As [our show] builds toward the end of Episode 4, Patton says, you know, Michelle was a mom and she was a friend, but she was trying to solve this case and she was trying to write this book and it really pulls you under. How can she do it all? The reality is, she can’t.

“The series had become a meditation on the ripple effects and consequences of trauma.”

- Elizabeth Wolff

That feeling comes across, for sure, as does the theme of grief. The victims’ grief, Michelle’s grief over her own mother or time spent away from her daughter, Patton’s grief after Michelle dies...

It’s interesting you use the word grief because I remember watching all the episodes in the rough cuts and coming away from it and our conversation as a production really feeling like the series had become a meditation on the ripple effects and consequences of trauma. And I think this idea of of grief is very similar to that. [Golden State Killer victim] Gay Hardwick in Episode 4 talks about how learning to live with this trauma is like the loss of a loved one: It doesn’t go away. Hopefully one day it gets better and you start to move forward and live a fully functioning life.

The survivors were special role models for us in making this series. Their resilience, but also their willingness to speak about their own process of learning to get through grief and live with the trauma. I look at the series and see it as sort of cumulative. Even in Episode 6, when you spend time with D’Angelo’s family members, you start to see a new kind of trauma ― a trauma that perhaps they haven’t quite yet dealt with.

We’re all dealing with shit, right? We’re all dealing with hard stuff. And when you interact with somebody or when you pass them on the street, you have no idea the hard stuff they’re going through. If there’s any lesson in this series, it’s everyone is going through their own stuff ― they’re either going through it or they’re avoiding it. I mean, it is so powerful how well-spoken Patton was publicly about his grief and how if you don’t let it out in the light, it will fortify itself in you. It’s quite tragic that this was a lesson that perhaps Michelle needed to learn and, unfortunately, Patton had to learn it through grappling with her death.

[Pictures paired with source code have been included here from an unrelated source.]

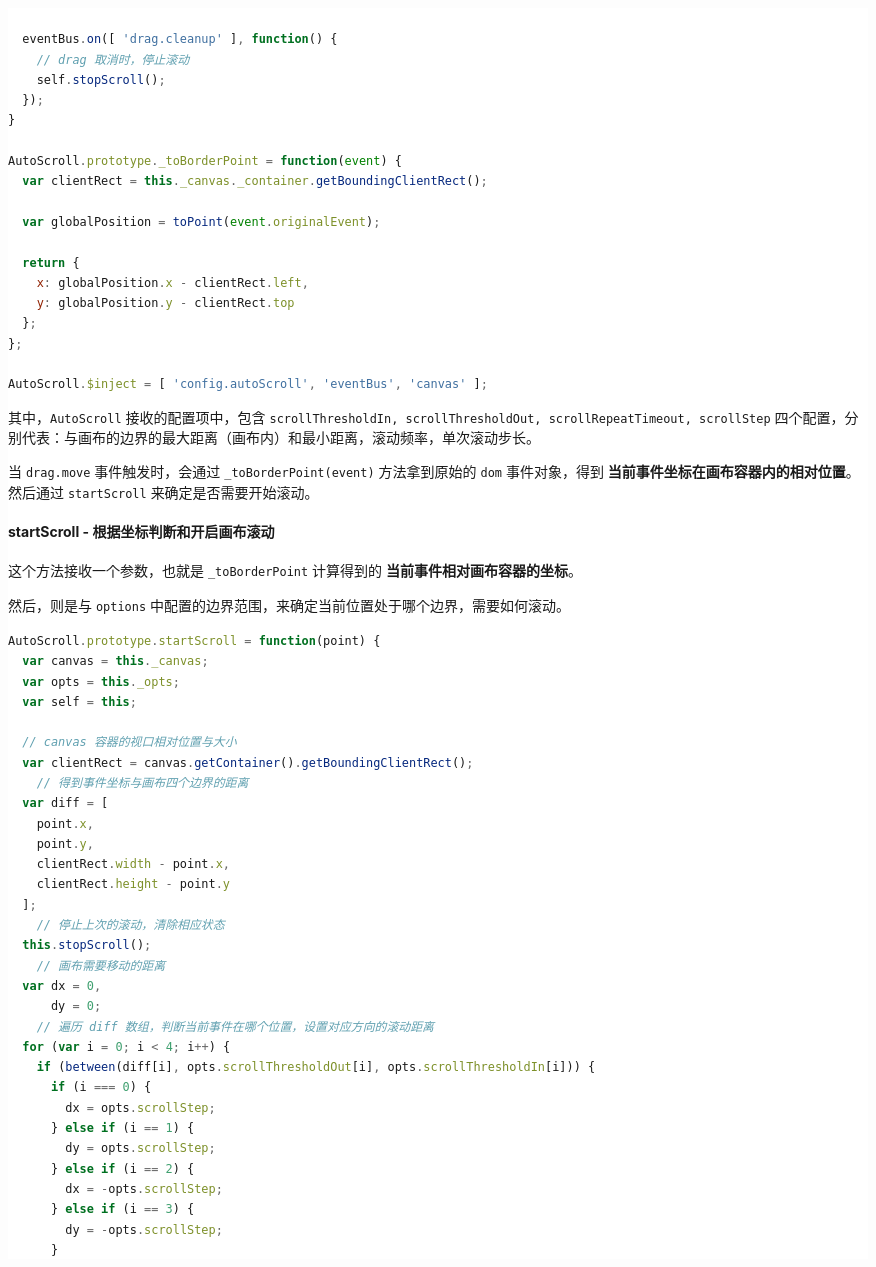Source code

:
```js

  eventBus.on([ 'drag.cleanup' ], function() {
    // drag 取消时，停止滚动
    self.stopScroll();
  });
}

AutoScroll.prototype._toBorderPoint = function(event) {
  var clientRect = this._canvas._container.getBoundingClientRect();

  var globalPosition = toPoint(event.originalEvent);

  return {
    x: globalPosition.x - clientRect.left,
    y: globalPosition.y - clientRect.top
  };
};

AutoScroll.$inject = [ 'config.autoScroll', 'eventBus', 'canvas' ];
```

其中，`AutoScroll` 接收的配置项中，包含 `scrollThresholdIn, scrollThresholdOut, scrollRepeatTimeout, scrollStep` 四个配置，分别代表：与画布的边界的最大距离（画布内）和最小距离，滚动频率，单次滚动步长。

当 `drag.move` 事件触发时，会通过 `_toBorderPoint(event)` 方法拿到原始的 `dom` 事件对象，得到 **当前事件坐标在画布容器内的相对位置**。然后通过 `startScroll` 来确定是否需要开始滚动。

#### startScroll - 根据坐标判断和开启画布滚动

这个方法接收一个参数，也就是 `_toBorderPoint` 计算得到的 **当前事件相对画布容器的坐标**。

然后，则是与 `options` 中配置的边界范围，来确定当前位置处于哪个边界，需要如何滚动。

```js
AutoScroll.prototype.startScroll = function(point) {
  var canvas = this._canvas;
  var opts = this._opts;
  var self = this;

  // canvas 容器的视口相对位置与大小
  var clientRect = canvas.getContainer().getBoundingClientRect();
	// 得到事件坐标与画布四个边界的距离
  var diff = [
    point.x,
    point.y,
    clientRect.width - point.x,
    clientRect.height - point.y
  ];
	// 停止上次的滚动，清除相应状态
  this.stopScroll();
	// 画布需要移动的距离
  var dx = 0,
      dy = 0;
	// 遍历 diff 数组，判断当前事件在哪个位置，设置对应方向的滚动距离
  for (var i = 0; i < 4; i++) {
    if (between(diff[i], opts.scrollThresholdOut[i], opts.scrollThresholdIn[i])) {
      if (i === 0) {
        dx = opts.scrollStep;
      } else if (i == 1) {
        dy = opts.scrollStep;
      } else if (i == 2) {
        dx = -opts.scrollStep;
      } else if (i == 3) {
        dy = -opts.scrollStep;
      }
```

Grief stays with you, sort of like the creature under the surface we mentioned. Monsters like D’Angelo affect people’s lives long after they’ve committed crimes. You see that throughout every frame of the series.

Episode 5′s title is “Monsters Recede But Never Vanish,” which is a line in Michelle’s book. It’s such a beautiful line. Think about the survivors and the victims’ family members, and their family members and their friends and their neighbors and the law enforcement and law enforcement families and the people who covered it in the media and their families. You recognize how damaging bad behavior is and how it has such a ripple effect on the world.

Melanie [Barbeau], our citizen sleuth who worked very closely with Michelle, expresses what I think a lot of people express, which is how does somebody become bad? What happens in their life? A person must have been affected by trauma and instead of dealing with it, turned into this bad actor and brought trauma on other people. It really does seem endless sometimes.

“I’ll Be Gone In The Dark” is available on HBO platforms. This interview has been edited and condensed for clarity.